I never played with this, but let's assume you make use of these 
mm-local allocations in KVM context.

What would happens if you fork() with a KVM fd and try accessing that fd 
from the other process using ioctls? I recall that KVM will not be 
"duplicated".

What would happen if you send that fd over to a completely different 
process and try accessing that fd from the other process using ioctls?

Of course, question being: if you have MM-local allocations in both 
cases and there is suddenly a different MM ... assuming that both cases 
are even possible (if they are not possible, great! :) ).

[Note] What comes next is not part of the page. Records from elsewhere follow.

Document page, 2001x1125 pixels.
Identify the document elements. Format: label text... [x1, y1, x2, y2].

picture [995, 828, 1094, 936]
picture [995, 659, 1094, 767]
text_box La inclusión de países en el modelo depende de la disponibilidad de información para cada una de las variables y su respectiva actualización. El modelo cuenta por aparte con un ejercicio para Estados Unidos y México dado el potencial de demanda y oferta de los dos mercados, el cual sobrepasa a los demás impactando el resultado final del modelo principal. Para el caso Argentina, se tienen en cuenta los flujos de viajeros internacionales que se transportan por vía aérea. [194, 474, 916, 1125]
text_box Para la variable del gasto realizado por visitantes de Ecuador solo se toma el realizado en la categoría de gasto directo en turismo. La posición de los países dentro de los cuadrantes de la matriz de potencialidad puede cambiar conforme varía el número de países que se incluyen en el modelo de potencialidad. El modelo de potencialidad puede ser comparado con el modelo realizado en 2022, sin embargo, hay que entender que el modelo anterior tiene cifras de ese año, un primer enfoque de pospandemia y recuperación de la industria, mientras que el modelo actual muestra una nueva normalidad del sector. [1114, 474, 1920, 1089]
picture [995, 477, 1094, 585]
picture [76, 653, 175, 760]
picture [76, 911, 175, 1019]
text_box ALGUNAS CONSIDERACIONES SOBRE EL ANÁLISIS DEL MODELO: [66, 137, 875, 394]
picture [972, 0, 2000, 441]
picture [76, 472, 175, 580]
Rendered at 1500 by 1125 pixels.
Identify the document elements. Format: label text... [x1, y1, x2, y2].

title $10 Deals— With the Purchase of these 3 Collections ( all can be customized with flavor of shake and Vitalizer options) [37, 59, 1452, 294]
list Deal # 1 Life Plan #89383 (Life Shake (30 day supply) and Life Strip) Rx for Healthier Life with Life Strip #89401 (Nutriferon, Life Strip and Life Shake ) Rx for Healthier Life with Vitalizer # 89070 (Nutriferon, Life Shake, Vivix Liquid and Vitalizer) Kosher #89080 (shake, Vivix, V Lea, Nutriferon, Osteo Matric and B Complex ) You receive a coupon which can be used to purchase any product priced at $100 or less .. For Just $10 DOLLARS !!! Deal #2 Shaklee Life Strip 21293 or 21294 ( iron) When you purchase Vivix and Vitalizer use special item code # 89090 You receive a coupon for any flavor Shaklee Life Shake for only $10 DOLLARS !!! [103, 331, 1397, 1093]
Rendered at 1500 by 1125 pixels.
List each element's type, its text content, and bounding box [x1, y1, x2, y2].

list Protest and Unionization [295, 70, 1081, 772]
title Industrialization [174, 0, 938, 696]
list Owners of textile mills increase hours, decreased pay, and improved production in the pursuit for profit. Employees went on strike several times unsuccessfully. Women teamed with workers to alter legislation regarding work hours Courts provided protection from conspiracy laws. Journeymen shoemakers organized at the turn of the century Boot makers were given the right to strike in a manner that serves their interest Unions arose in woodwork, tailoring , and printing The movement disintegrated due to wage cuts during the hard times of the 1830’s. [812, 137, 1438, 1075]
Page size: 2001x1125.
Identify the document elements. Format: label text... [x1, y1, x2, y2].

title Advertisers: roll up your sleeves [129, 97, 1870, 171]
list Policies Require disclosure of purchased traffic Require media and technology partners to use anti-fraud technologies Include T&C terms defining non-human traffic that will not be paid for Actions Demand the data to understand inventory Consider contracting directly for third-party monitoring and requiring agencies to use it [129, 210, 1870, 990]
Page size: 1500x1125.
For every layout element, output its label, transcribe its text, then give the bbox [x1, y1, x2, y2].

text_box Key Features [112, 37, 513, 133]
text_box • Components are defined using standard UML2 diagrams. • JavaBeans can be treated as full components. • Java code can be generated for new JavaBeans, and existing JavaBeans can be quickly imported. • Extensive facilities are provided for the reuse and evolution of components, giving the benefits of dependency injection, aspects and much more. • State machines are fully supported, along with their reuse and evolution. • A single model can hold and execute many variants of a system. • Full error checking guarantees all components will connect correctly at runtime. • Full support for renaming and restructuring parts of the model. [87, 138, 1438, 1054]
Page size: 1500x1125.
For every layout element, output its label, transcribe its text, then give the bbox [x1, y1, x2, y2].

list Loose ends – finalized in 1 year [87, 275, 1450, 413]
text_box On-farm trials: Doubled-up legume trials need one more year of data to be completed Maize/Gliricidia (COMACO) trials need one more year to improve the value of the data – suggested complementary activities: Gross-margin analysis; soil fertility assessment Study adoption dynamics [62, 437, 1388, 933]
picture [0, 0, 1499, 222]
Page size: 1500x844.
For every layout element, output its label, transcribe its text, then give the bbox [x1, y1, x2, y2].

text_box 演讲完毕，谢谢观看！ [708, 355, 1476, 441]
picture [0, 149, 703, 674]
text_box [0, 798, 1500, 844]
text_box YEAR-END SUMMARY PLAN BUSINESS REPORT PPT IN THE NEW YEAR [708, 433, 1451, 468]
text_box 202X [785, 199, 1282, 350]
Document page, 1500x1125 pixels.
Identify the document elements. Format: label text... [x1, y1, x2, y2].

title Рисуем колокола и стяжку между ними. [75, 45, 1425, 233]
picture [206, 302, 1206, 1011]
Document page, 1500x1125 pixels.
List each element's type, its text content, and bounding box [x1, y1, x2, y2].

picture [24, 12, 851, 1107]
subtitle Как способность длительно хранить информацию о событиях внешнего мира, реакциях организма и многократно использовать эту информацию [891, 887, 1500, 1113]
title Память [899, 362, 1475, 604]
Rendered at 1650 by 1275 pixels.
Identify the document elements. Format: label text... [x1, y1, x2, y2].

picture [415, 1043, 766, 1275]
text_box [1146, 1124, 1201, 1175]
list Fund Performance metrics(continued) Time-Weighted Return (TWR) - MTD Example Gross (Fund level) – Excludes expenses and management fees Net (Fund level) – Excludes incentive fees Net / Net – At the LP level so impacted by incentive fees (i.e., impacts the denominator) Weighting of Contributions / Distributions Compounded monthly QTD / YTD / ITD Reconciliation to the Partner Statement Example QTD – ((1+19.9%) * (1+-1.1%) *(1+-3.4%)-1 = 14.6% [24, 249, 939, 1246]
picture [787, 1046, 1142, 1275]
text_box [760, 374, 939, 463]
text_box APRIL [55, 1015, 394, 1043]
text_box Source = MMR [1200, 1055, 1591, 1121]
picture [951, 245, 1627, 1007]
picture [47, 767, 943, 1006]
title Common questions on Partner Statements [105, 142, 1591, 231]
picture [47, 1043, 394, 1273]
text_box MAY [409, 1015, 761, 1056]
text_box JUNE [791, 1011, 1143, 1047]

I think I am supposed to know if these things are possible or not and 
what would happen, but it's late Friday and my brain is begging for some 
Weekend :D

> I didn't think in depth about this issue yet, but I need to because duplicating
> the secret memory mappings in the new forked process is easy (To give kernel
> access on the secret memory), but tearing them down across all forked processes
> is a bit complicated (To clean stale mappings on parent/child processes). Right
> now tearing down the mapping will only happen on mm_struct which allocated the
> secret memory.

If an allocation is MM-local, I would assume that fork() would 
*duplicate* that allocation (leaving CoW out of the picture :D ), but 
that's where the fun begins (see above regarding my confusion about KVM 
and fork() behavior ... ).

-- 
Cheers,

David / dhildenb